Developing a rapid method for accurately predicting complex bacterial signalling networks, using Burkholderia pseudomallei as a test species

Lead Research Organisation: UNIVERSITY OF EXETER
Department Name: Biosciences

Abstract

Developing a rapid method for accurately predicting complex bacterial signalling networks, using Burkholderia pseudomallei as a test species

Bacterial survival depends upon their ability to respond to potential threats such as environmental stresses, attack by the host's immune system and antibiotics. Threats are detected using sensors (kinases), which trigger responses and ensuresurvival. Some bacteria have hundreds of sensors and while most of these sensors work independently (Figure 1A), the more important decisions affecting processes such as survival, virulence and antibiotic resistance, can rarely be made based on a single signal. Instead multiple different signals must be assessed and this requires the use of a network where multiple sensors work together to detect multiple different signals and to make the correct decision (a multikinase-network; Figure 1B). In the era of ever-increasing antibiotic resistance, these networks make attractive potential drug targets as they are absent from humans and are needed for bacterial survival and virulence. However, a major roadblock in researching these networks is determining which sensors participate in them.
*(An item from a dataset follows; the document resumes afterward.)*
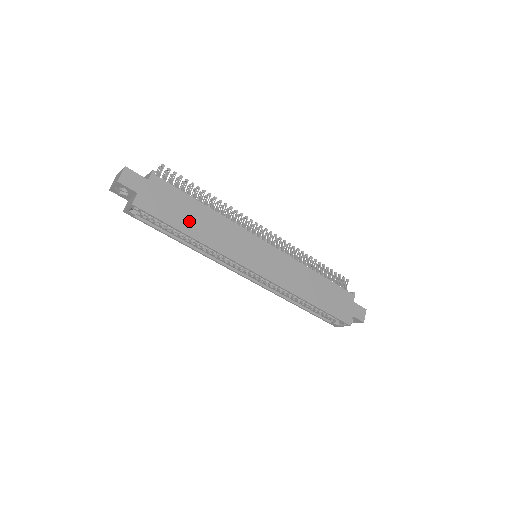
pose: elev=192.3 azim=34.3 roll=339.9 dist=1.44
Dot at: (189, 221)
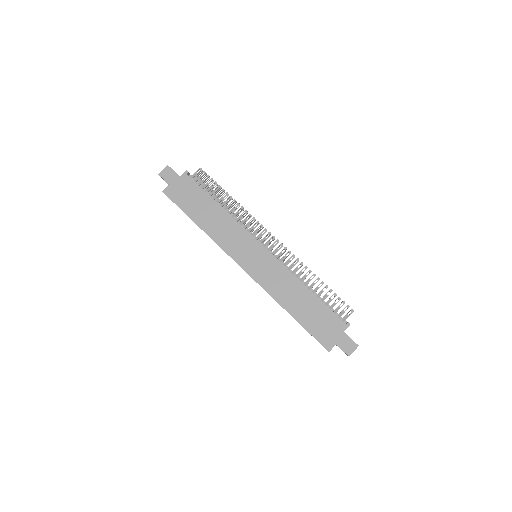
Dot at: (199, 212)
We have developed a bioinformatic method that allows us to predict these sophisticated networks and will therefore streamline the process of discovering these promising drug targets. This project is focussed on a unique multikinase-network that we have predicted in the melioidosis pathogen, Burkholderia pseudomallei, which comprises two sensor kinases that are essential for cell growth. It is likely to be an excellent target for the development of antimicrobial drugs. Research Objectives: 1. Show that the sensors work together as a network using interaction assays (two-hybrid and phosphorylation assays). 2. Determine what this network controls and why it is essential. 3. Identify the stimuli sensed by the kinases using binding assays and structural characterisation of the sensory domains using X-ray crystallography. Achieving these objectives will, firstly, characterise a crucial multikinase-network in an important antibiotic resistant pathogen and secondly, by validating our method for predicting multikinase-networks will greatly accelerate the discovery of other examples of these promising potential drug targets. Rotations: 1. Steve Porter and Rick Titball: Predicting multikinase-networks in Burkholderiapseudomallei. Skills gained: bioinformatic analysis of specificity residues, molecular biology and
protein-protein interaction assays. 2. Ravi Acharya: Structural biology of the essential kinases in Burkholderia pseudomallei. Skills gained: protein purification and X-ray crystallography. Training potential: The student will develop a broad range of interdisciplinary skills important for systems biology research including: molecular microbiology, protein biochemistry, structural biology, bioinformatics, sequence analysis and molecular biology.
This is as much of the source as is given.